§ WHAT YOU SHOULD DO
Return every line below that contains the word "envío". Case counts.
(RECORDS SHOWN Opens)
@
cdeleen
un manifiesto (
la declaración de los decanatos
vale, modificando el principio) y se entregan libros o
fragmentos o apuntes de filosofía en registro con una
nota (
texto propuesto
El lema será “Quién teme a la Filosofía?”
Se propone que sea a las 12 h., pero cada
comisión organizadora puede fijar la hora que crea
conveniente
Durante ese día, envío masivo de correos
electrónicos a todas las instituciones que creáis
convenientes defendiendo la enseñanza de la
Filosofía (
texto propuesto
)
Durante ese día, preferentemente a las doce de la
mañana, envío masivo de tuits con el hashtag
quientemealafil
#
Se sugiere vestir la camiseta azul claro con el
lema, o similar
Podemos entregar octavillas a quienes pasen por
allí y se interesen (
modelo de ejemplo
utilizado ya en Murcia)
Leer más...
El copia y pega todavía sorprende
(RECORDS SHOWN Closes)
§ PROBLEM SOLUTION
Durante ese día, envío masivo de correos
mañana, envío masivo de tuits con el hashtag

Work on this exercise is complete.